━━ DATA FOR REVIEW ━━
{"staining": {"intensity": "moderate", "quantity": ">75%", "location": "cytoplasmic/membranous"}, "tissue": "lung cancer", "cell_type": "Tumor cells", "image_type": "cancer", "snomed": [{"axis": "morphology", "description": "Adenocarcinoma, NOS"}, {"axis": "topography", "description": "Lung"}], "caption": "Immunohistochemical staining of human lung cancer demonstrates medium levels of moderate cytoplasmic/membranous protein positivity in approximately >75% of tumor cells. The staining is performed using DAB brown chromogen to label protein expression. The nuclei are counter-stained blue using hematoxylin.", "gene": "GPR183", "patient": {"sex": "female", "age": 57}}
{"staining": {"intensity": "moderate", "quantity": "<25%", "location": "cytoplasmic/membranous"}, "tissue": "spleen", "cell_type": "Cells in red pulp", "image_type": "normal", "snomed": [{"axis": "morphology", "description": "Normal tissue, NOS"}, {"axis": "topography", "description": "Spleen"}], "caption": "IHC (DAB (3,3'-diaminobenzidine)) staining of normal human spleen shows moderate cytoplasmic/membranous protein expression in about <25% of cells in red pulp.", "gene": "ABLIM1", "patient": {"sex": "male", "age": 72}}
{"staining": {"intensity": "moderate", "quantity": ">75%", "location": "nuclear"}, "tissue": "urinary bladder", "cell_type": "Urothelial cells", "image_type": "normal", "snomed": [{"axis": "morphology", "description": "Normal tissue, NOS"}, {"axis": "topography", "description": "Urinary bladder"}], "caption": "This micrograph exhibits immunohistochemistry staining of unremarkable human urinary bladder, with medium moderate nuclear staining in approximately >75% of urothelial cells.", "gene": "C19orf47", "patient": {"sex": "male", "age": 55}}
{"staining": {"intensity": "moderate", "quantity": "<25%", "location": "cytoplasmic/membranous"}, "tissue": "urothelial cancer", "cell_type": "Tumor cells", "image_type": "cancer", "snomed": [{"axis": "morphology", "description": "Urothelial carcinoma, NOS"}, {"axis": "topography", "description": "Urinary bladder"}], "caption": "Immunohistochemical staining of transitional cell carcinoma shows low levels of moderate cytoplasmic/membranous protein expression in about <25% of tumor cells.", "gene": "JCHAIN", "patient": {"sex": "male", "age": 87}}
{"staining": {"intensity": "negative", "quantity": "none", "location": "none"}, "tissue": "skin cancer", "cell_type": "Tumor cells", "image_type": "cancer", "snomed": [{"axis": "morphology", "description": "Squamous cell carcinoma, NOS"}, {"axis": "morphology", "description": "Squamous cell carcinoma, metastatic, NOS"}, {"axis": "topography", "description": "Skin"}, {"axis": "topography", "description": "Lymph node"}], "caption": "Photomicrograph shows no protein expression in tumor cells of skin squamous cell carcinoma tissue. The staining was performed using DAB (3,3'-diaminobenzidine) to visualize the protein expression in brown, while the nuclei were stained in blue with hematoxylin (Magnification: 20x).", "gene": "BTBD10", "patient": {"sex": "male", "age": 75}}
━━━
Set down each entry exactly as it appears above.

{"staining": {"intensity": "moderate", "quantity": ">75%", "location": "cytoplasmic/membranous"}, "tissue": "lung cancer", "cell_type": "Tumor cells", "image_type": "cancer", "snomed": [{"axis": "morphology", "description": "Adenocarcinoma, NOS"}, {"axis": "topography", "description": "Lung"}], "caption": "Immunohistochemical staining of human lung cancer demonstrates medium levels of moderate cytoplasmic/membranous protein positivity in approximately >75% of tumor cells. The staining is performed using DAB brown chromogen to label protein expression. The nuclei are counter-stained blue using hematoxylin.", "gene": "GPR183", "patient": {"sex": "female", "age": 57}}
{"staining": {"intensity": "moderate", "quantity": "<25%", "location": "cytoplasmic/membranous"}, "tissue": "spleen", "cell_type": "Cells in red pulp", "image_type": "normal", "snomed": [{"axis": "morphology", "description": "Normal tissue, NOS"}, {"axis": "topography", "description": "Spleen"}], "caption": "IHC (DAB (3,3'-diaminobenzidine)) staining of normal human spleen shows moderate cytoplasmic/membranous protein expression in about <25% of cells in red pulp.", "gene": "ABLIM1", "patient": {"sex": "male", "age": 72}}
{"staining": {"intensity": "moderate", "quantity": ">75%", "location": "nuclear"}, "tissue": "urinary bladder", "cell_type": "Urothelial cells", "image_type": "normal", "snomed": [{"axis": "morphology", "description": "Normal tissue, NOS"}, {"axis": "topography", "description": "Urinary bladder"}], "caption": "This micrograph exhibits immunohistochemistry staining of unremarkable human urinary bladder, with medium moderate nuclear staining in approximately >75% of urothelial cells.", "gene": "C19orf47", "patient": {"sex": "male", "age": 55}}
{"staining": {"intensity": "moderate", "quantity": "<25%", "location": "cytoplasmic/membranous"}, "tissue": "urothelial cancer", "cell_type": "Tumor cells", "image_type": "cancer", "snomed": [{"axis": "morphology", "description": "Urothelial carcinoma, NOS"}, {"axis": "topography", "description": "Urinary bladder"}], "caption": "Immunohistochemical staining of transitional cell carcinoma shows low levels of moderate cytoplasmic/membranous protein expression in about <25% of tumor cells.", "gene": "JCHAIN", "patient": {"sex": "male", "age": 87}}
{"staining": {"intensity": "negative", "quantity": "none", "location": "none"}, "tissue": "skin cancer", "cell_type": "Tumor cells", "image_type": "cancer", "snomed": [{"axis": "morphology", "description": "Squamous cell carcinoma, NOS"}, {"axis": "morphology", "description": "Squamous cell carcinoma, metastatic, NOS"}, {"axis": "topography", "description": "Skin"}, {"axis": "topography", "description": "Lymph node"}], "caption": "Photomicrograph shows no protein expression in tumor cells of skin squamous cell carcinoma tissue. The staining was performed using DAB (3,3'-diaminobenzidine) to visualize the protein expression in brown, while the nuclei were stained in blue with hematoxylin (Magnification: 20x).", "gene": "BTBD10", "patient": {"sex": "male", "age": 75}}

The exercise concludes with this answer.